• TEXT FOR ANALYSIS:
----------
Authority and Issuance

0
For the reasons set forth in the preamble, the Board amends Regulation 
Z, 12 CFR part 226, as set forth below:

PART 226--TRUTH IN LENDING (REGULATION Z)

0
1. The authority citation for part 226 continues to read as follows:

    Authority:  12 U.S.C. 3806; 15 U.S.C. 1604, 1637(c)(5), and 
1639(l); Pub. L. 111-24 Sec.  2, 123 Stat. 1734.

Subpart C--Closed-End Credit

0
2. Section 226.18 is amended by revising paragraphs (s)(2)(i)(B)(2),

[[Page 81842]]

(s)(3)(i)(C), (s)(3)(ii)(B), and (s)(7)(v) to read as follows:


Sec.  226.18  Content of disclosures.

* * * * *
    (s) * * *
    (2) * * *
    (i) * * *
    (B) * * *
    (2) The maximum interest rate that may apply during the first five 
years after the date on which the first regular periodic payment will 
be due and the earliest date on which that rate may apply, labeled as 
``maximum during first five years''; and
* * * * *
    (3) * * *
    (i) * * *
    (C) If an escrow account will be established, an estimate of the 
amount of taxes and insurance, including any mortgage insurance, 
payable with each periodic payment; and
* * * * *
    (ii) * * *
    (B) If the payment will be applied to accrued interest and 
principal, an itemization of the amount of the first such payment 
applied to accrued interest and to principal, labeled as ``interest 
payment'' and ``principal payment,'' respectively;
* * * * *
    (7) * * *
    (v) The term ``amortizing loan'' means a loan in which payment of 
the periodic payments does not result in an increase in the principal 
balance under the terms of the legal obligation; the term ``negative 
amortization'' means payment of periodic payments that will result in 
an increase in the principal balance under the terms of the legal 
obligation; the term ``negative amortization loan'' means a loan, other 
than a reverse mortgage subject to Sec.  226.33, that provides for a 
minimum periodic payment that covers only a portion of the accrued 
interest, resulting in negative amortization.
* * * * *

0
3. In Supplement I to Part 226:
0
A. Under Section 226.18--Content of Disclosures, 18(h) Total of 
payments, Paragraph 2 is revised.
0
B. Under Section 226.18--Content of Disclosures, 18(s) Interest rate 
and payment summary for mortgage transactions, Paragraph 1 is revised.
0
C. Under Section 226.18--Content of Disclosures, 18(s) Interest rate 
and payment summary for mortgage transactions, 18(s)(2) Interest rates, 
18(s)(2)(i) Amortizing loans, Paragraph 18(s)(2)(i)(C), paragraph 1 is 
revised.
0
D. Under Section 226.18--Content of Disclosures, 18(s) Interest rate 
and payment summary for mortgage transactions, 18(s)(3) Payments for 
amortizing loans, Paragraph 18(s)(3)(i)(C), paragraph 1 is revised.
0
E. Under Section 226.18--Content of Disclosures, 18(s) Interest rate 
and payment summary for mortgage transactions, new 18(s)(7) Definitions 
and paragraph 1 are added.
0
F. Under Appendix D--Multiple Advance Construction Loans, new paragraph 
6 is added.
0
G. Under Appendices G and H--Open-End and Closed-End Model Forms and 
Clauses, paragraph 1 is revised.
----------
• BRIEF A: Edit the listing from its first line through the line containing "فضایی، در فرهنگ ها و زمان‌های مختلف درجات", replacing "Yorumlar" with "Reviews" and leaving everything else unchanged. Return only those lines.
The listing has no connection to the text on Regulation Z.
----------
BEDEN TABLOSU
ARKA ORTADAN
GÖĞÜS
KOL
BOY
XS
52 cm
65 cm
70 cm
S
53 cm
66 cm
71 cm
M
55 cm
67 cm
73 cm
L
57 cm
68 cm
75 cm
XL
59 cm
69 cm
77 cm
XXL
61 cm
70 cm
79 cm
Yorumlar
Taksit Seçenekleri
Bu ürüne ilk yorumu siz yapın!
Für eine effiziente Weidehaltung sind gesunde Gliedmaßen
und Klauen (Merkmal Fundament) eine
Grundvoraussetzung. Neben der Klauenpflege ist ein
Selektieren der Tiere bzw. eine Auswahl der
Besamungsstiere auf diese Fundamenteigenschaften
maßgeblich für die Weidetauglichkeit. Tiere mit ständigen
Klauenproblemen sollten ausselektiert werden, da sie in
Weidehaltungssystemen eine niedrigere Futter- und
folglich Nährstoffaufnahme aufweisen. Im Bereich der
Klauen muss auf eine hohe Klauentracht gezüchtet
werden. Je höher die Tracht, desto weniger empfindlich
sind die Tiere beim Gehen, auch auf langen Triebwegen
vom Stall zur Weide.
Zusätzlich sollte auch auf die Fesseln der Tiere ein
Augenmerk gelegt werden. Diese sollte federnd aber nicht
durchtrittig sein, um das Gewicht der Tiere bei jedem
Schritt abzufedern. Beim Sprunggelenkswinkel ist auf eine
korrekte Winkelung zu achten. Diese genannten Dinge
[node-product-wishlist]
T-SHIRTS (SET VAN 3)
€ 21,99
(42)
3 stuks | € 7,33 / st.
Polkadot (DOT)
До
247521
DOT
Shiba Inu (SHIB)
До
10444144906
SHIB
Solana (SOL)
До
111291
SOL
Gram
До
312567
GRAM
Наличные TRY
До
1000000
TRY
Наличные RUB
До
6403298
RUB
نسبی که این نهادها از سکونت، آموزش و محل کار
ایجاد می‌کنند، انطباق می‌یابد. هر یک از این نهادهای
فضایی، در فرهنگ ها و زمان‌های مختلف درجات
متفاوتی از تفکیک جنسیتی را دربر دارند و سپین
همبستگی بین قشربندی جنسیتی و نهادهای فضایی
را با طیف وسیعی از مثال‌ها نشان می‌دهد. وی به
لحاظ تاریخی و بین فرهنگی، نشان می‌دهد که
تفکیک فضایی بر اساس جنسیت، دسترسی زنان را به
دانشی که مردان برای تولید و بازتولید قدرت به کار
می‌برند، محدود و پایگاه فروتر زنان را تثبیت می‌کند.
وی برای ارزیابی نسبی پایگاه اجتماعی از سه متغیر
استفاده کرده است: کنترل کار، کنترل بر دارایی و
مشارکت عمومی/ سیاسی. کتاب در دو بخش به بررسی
----------
• BRIEF B:
Answer these questions about the Regulation Z amendment text:
(i) Which section of part 226 is amended by revising paragraphs under (s)?
(ii) What label is given to the maximum interest rate that may apply during the first five years?
(iii) What is added under Appendix D, Multiple Advance Construction Loans?

• EXERCISE ANSWER A:
BEDEN TABLOSU
ARKA ORTADAN
GÖĞÜS
KOL
BOY
XS
52 cm
65 cm
70 cm
S
53 cm
66 cm
71 cm
M
55 cm
67 cm
73 cm
L
57 cm
68 cm
75 cm
XL
59 cm
69 cm
77 cm
XXL
61 cm
70 cm
79 cm
Reviews
Taksit Seçenekleri
Bu ürüne ilk yorumu siz yapın!
Für eine effiziente Weidehaltung sind gesunde Gliedmaßen
und Klauen (Merkmal Fundament) eine
Grundvoraussetzung. Neben der Klauenpflege ist ein
Selektieren der Tiere bzw. eine Auswahl der
Besamungsstiere auf diese Fundamenteigenschaften
maßgeblich für die Weidetauglichkeit. Tiere mit ständigen
Klauenproblemen sollten ausselektiert werden, da sie in
Weidehaltungssystemen eine niedrigere Futter- und
folglich Nährstoffaufnahme aufweisen. Im Bereich der
Klauen muss auf eine hohe Klauentracht gezüchtet
werden. Je höher die Tracht, desto weniger empfindlich
sind die Tiere beim Gehen, auch auf langen Triebwegen
vom Stall zur Weide.
Zusätzlich sollte auch auf die Fesseln der Tiere ein
Augenmerk gelegt werden. Diese sollte federnd aber nicht
durchtrittig sein, um das Gewicht der Tiere bei jedem
Schritt abzufedern. Beim Sprunggelenkswinkel ist auf eine
korrekte Winkelung zu achten. Diese genannten Dinge
[node-product-wishlist]
T-SHIRTS (SET VAN 3)
€ 21,99
(42)
3 stuks | € 7,33 / st.
Polkadot (DOT)
До
247521
DOT
Shiba Inu (SHIB)
До
10444144906
SHIB
Solana (SOL)
До
111291
SOL
Gram
До
312567
GRAM
Наличные TRY
До
1000000
TRY
Наличные RUB
До
6403298
RUB
نسبی که این نهادها از سکونت، آموزش و محل کار
ایجاد می‌کنند، انطباق می‌یابد. هر یک از این نهادهای
فضایی، در فرهنگ ها و زمان‌های مختلف درجات

• EXERCISE ANSWER B:
(i) Section 226.18, Content of disclosures.
(ii) "maximum during first five years"
(iii) A new paragraph 6.